## EXERCISE INSTRUCTIONS
In the forum thread about Canon focus distance steps, rewrite the part that begins with the words containing "It was suggested" and ends with "to check something.", putting "increments" wherever "steps" appears.

## TEXT BLOCK

_ _ _

Hi all. I am a new member here and hoping you guys could help me out with some information that I need.

This is with reference to the discussion in following thread, about focus distance in canon exif:

https://exiftool.org/forum/index.php?topic=2934.0

It was suggested that the upper and lower focus distances reported by canon DSLRs in the exif correspond to the boundaries of a fixed number of focus range steps. And also that the number of these steps changes with each lens. For example someone in that thread suggested that the EF-S 17-55mm lens has 28 distance steps and other lenses might have as low as 10 or less steps. I am wondering if there is a resource which can help me find the count and boundaries of these steps for a given lens. For example the following link has some data but it is very sketchy:

http://magiclantern.wikia.com/wiki/Focus_distance

Will appreciate any help in this regard

BogdanH

Hi,

I have never seen a focus range/steps reference. I.e., I've got those values for EF-S17-55 by tryout, because I needed them to check something.

Bogdan

rhameed

Thanks for your response!. I actually just posted to an old thread in which you posted the numbers for 17-55mm lens. That was very helpful because based on your numbers this lens might have enough accuracy for my needs. However as I posted in the other thread I have questions about the data. Specifically how you derived the single distance numbers from the "upper" and "lower" boundary numbers and also if you still have the actual upper and lower boundaries for each steps instead of the single consolidated number.

_ _ _

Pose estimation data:
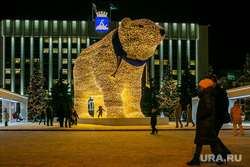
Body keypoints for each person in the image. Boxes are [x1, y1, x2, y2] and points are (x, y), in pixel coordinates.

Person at [187, 79, 224, 166]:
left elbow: (208, 108)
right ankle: (219, 158)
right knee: (210, 141)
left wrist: (200, 116)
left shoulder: (207, 95)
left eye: (201, 86)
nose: (200, 87)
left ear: (205, 86)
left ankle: (196, 159)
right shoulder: (208, 94)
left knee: (202, 141)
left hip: (205, 123)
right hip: (207, 122)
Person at [210, 76, 231, 156]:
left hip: (217, 117)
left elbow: (223, 105)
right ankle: (223, 152)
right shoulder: (218, 91)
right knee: (213, 136)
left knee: (213, 136)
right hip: (217, 117)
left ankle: (221, 153)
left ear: (214, 83)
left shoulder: (219, 92)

_ _ _

## THE ANSWER
It was suggested that the upper and lower focus distances reported by canon DSLRs in the exif correspond to the boundaries of a fixed number of focus range increments. And also that the number of these increments changes with each lens. For example someone in that thread suggested that the EF-S 17-55mm lens has 28 distance increments and other lenses might have as low as 10 or less increments. I am wondering if there is a resource which can help me find the count and boundaries of these increments for a given lens. For example the following link has some data but it is very sketchy:

http://magiclantern.wikia.com/wiki/Focus_distance

Will appreciate any help in this regard

BogdanH

Hi,

I have never seen a focus range/increments reference. I.e., I've got those values for EF-S17-55 by tryout, because I needed them to check something.